- Study text:

# # # #

It’s brought out the best in folk who have come out in their thousands across Walsall to help those less fortunate than themselves in any way they can. They’ve come from all walks of life, from across all faith groups and those with no faith. From all cultures across this multicultural community of ours. Many will be from amongst the ranks of your officers.

Carers or recipients of care, whoever they are, they all have one thing in common, when they go back home to their families they want to feel safe and secure in their communities. That’s about it. It’s not much to ask for is it?

So Andy, what words of comfort can you give to my constituents from Coppice Farm in the North West of my patch, through Sneyd Park and The Hamlet, Allens Rough and The Beacon, Wood Lane, The Hawthorne’s, Forest Gate and The Broadway so that they can rest assured that whilst they sleep your Police teams will be dealing with the small but growing minority who roam our neighbourhoods trying to break into homes, steal car and vans that are relied on in order that hard working ordinary folk than pay bills and put food on the table.

What crumbs of comfort can you give them when they get home from, what is in many cases a difficult day’s work and are looking to relax in the comfort of their homes and gardens, that that peace and quiet they crave for isn’t going to be shattered by some foul mouthed lout on an off-road motorbike or quad-bike determined to make life for them. That they are not going to be intimidated by a group of youths with nothing better to do with their time but to fling missiles and foul abuse at them in their homes or worse still, throw a punch at them as they work in their corner shop or indeed be faced with a group of machete wielding young men breaking into and making off with the car that someone relies on to get to work?

# # # #

- Data provided:
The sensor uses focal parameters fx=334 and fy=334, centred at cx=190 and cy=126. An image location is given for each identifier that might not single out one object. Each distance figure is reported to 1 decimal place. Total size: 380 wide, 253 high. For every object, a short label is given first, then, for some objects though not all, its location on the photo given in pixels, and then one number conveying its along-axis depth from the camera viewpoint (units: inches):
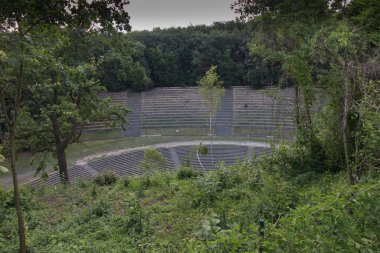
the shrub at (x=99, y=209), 319.6
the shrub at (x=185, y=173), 478.6
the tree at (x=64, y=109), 505.9
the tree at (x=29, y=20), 197.8
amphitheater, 973.2
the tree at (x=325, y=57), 248.3
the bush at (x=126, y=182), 462.1
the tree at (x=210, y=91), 975.6
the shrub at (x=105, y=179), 529.0
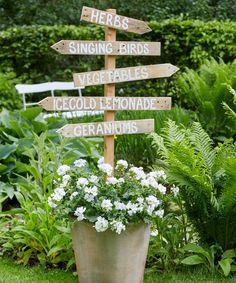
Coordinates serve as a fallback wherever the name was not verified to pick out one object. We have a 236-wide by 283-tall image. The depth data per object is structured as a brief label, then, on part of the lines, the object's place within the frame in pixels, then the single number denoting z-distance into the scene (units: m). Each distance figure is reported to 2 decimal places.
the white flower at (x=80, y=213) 4.09
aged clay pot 4.18
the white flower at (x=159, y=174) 4.52
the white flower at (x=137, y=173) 4.48
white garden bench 9.71
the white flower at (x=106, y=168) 4.37
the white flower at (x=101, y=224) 4.03
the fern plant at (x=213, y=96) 8.49
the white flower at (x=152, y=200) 4.23
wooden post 4.69
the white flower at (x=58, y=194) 4.23
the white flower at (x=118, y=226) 4.04
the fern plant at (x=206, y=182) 4.60
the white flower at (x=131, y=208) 4.15
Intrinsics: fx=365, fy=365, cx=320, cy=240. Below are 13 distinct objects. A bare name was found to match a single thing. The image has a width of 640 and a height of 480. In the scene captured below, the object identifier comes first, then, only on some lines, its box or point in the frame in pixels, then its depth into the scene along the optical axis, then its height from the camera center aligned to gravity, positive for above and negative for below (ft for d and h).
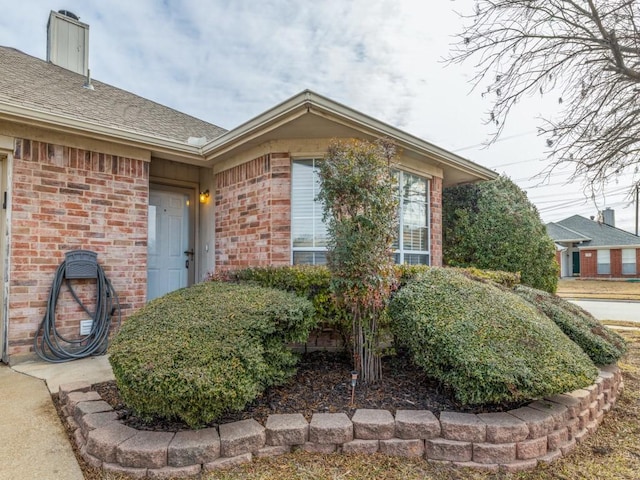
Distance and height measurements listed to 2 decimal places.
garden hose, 13.89 -3.28
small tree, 9.95 +0.36
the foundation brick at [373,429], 7.89 -3.92
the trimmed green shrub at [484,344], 8.04 -2.38
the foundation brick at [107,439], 7.15 -3.85
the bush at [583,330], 11.62 -2.75
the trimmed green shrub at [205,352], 7.22 -2.31
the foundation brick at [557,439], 7.94 -4.22
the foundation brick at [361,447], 7.75 -4.24
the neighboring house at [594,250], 79.25 -0.46
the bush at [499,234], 23.82 +0.91
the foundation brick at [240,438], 7.32 -3.89
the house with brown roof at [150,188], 13.78 +2.80
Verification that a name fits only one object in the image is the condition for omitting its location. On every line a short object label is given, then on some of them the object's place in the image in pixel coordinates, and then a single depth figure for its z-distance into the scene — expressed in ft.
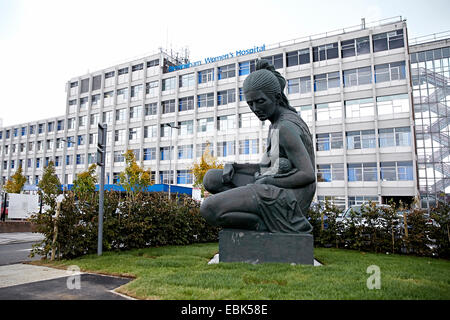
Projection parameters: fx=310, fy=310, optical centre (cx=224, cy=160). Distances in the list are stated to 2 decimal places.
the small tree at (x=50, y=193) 21.26
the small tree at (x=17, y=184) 144.87
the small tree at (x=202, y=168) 99.96
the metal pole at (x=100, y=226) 20.71
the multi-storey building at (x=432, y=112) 110.63
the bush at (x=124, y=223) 20.88
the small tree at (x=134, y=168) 100.22
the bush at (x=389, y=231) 23.73
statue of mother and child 16.35
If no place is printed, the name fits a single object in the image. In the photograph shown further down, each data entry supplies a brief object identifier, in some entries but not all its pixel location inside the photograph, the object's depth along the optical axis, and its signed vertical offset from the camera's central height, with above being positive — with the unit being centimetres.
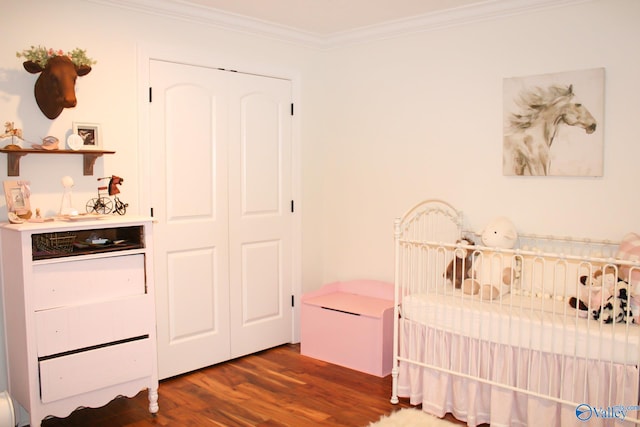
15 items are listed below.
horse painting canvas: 312 +32
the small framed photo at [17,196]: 278 -8
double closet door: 349 -22
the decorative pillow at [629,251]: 277 -36
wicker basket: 274 -31
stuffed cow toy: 261 -54
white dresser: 261 -66
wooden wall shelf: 278 +14
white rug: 291 -126
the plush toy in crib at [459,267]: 352 -55
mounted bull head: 280 +49
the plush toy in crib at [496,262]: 320 -48
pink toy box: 362 -98
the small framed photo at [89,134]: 304 +25
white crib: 255 -87
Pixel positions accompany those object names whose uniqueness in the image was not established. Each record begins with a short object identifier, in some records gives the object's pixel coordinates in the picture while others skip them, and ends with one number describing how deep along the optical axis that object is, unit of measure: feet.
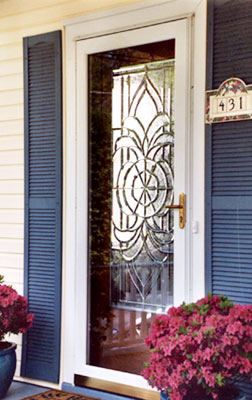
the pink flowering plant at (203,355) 9.34
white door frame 12.67
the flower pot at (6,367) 13.20
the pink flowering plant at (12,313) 13.28
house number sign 10.97
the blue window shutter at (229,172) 11.00
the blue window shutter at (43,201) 13.91
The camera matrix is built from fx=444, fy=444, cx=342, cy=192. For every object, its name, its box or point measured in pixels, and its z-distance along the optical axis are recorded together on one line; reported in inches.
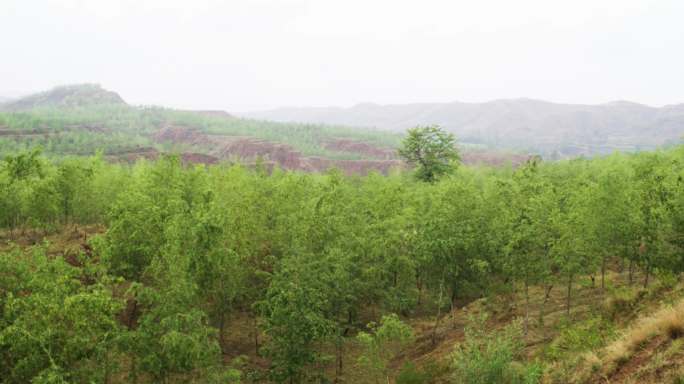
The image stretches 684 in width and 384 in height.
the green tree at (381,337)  704.1
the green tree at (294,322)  684.7
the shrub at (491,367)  546.6
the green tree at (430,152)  2090.3
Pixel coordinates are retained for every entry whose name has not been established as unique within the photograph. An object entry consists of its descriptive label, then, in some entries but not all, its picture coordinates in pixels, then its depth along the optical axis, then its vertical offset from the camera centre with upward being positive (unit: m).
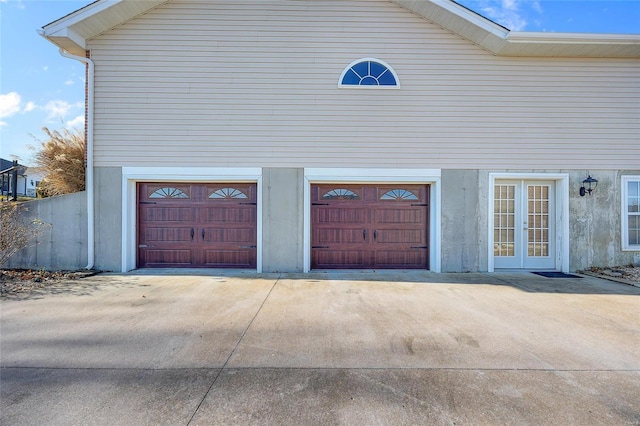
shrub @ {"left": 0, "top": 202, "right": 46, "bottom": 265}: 5.63 -0.33
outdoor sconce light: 6.80 +0.66
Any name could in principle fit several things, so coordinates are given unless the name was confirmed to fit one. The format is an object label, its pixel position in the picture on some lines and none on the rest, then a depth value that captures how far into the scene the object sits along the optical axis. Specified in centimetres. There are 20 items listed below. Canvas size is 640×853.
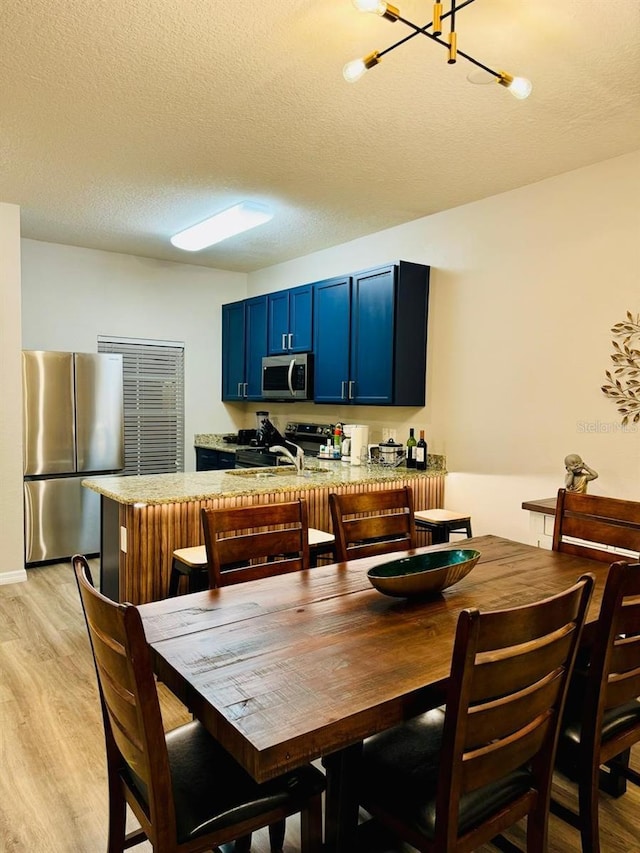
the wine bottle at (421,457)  415
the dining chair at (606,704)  147
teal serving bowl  169
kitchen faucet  382
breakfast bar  293
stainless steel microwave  493
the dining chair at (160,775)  112
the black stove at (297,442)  501
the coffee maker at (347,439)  449
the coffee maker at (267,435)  544
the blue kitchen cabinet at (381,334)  411
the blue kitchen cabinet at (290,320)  495
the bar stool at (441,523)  340
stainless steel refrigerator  451
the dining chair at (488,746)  112
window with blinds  564
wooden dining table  110
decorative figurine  297
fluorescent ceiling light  386
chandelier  165
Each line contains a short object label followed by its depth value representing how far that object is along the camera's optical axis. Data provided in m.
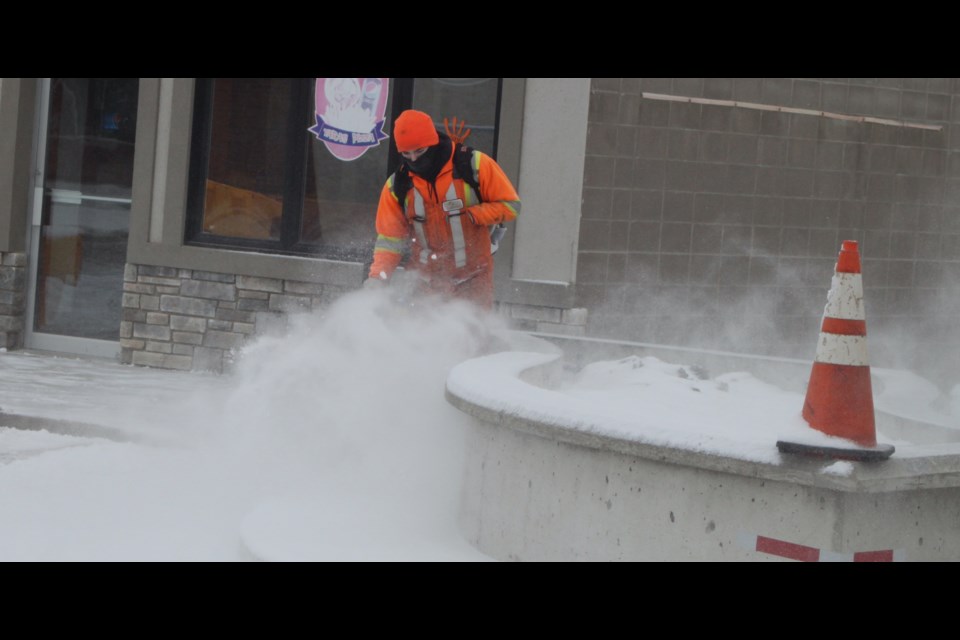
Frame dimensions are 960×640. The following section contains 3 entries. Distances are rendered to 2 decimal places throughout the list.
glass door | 20.11
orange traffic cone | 7.65
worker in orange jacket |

# # # #

Reproduce the passage of the Walsall text above that begins at the words "It’s brought out" and stops after the words "ask for is it?".

It’s brought out the best in folk who have come out in their thousands across Walsall to help those less fortunate than themselves in any way they can. They’ve come from all walks of life, from across all faith groups and those with no faith. From all cultures across this multicultural community of ours. Many will be from amongst the ranks of your officers.

Carers or recipients of care, whoever they are, they all have one thing in common, when they go back home to their families they want to feel safe and secure in their communities. That’s about it. It’s not much to ask for is it?